#### Records shown:
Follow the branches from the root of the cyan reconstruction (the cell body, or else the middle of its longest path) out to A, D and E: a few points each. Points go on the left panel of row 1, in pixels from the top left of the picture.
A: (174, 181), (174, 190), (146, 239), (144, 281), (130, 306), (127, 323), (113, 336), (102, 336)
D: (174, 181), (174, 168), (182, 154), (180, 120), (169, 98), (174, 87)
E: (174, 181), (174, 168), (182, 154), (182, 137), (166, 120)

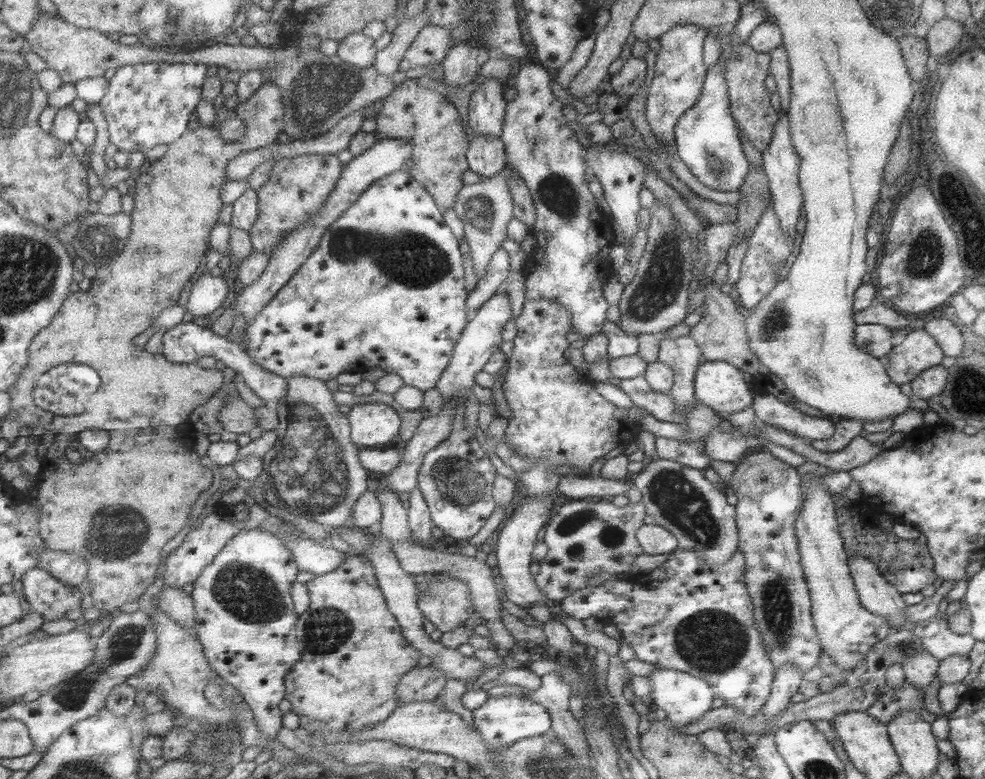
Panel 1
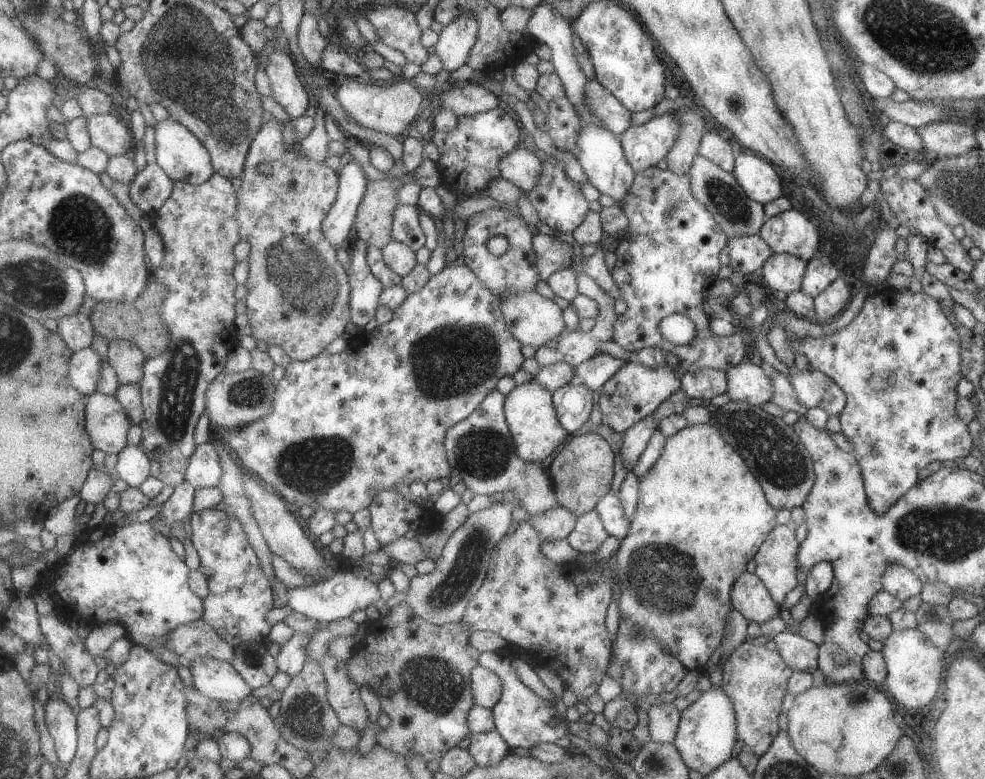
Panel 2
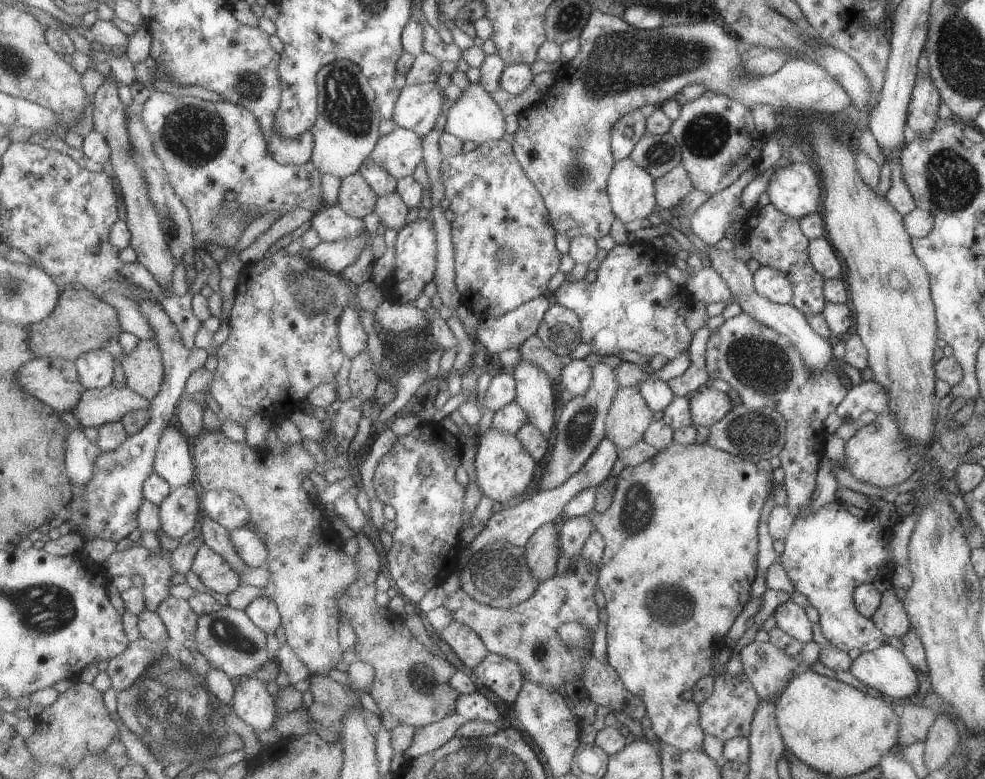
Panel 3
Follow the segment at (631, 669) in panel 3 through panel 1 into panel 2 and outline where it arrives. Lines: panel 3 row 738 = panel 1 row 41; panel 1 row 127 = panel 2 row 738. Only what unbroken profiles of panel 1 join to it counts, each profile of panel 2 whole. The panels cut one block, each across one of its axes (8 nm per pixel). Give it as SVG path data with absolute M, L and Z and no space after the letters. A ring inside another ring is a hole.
M672 703L653 704L646 710L650 740L657 743L669 744L677 732L681 711Z

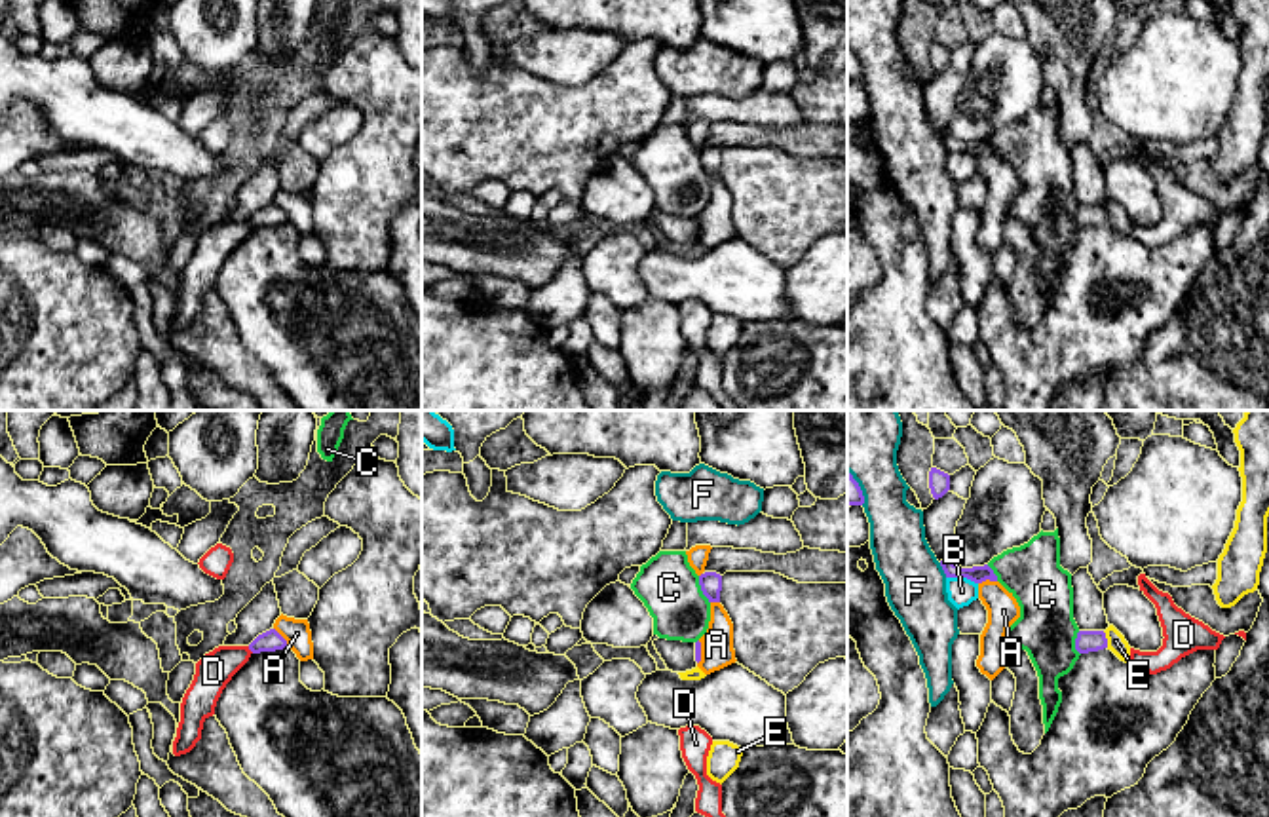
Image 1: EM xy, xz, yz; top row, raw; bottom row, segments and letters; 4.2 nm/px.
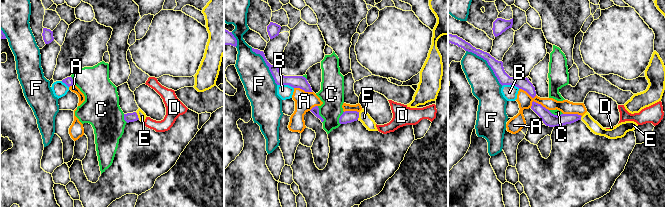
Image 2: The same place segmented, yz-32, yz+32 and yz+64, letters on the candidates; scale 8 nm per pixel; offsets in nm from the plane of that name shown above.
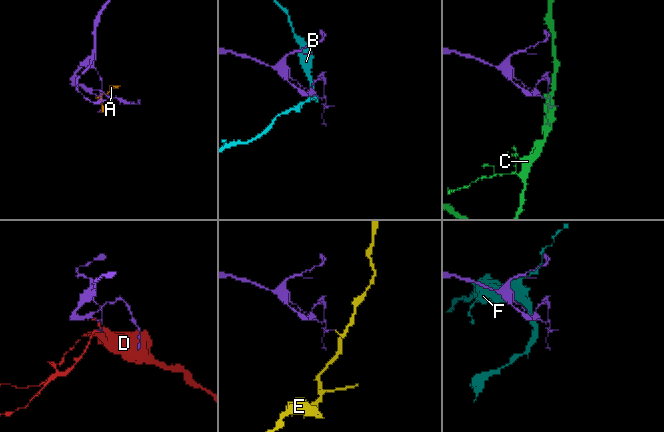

#### What the task requires:
Copy all lines from the entries that contain the word "Image".

#### Response to this exercise:
Image 1: EM xy, xz, yz; top row, raw; bottom row, segments and letters; 4.2 nm/px.
Image 2: The same place segmented, yz-32, yz+32 and yz+64, letters on the candidates; scale 8 nm per pixel; offsets in nm from the plane of that name shown above.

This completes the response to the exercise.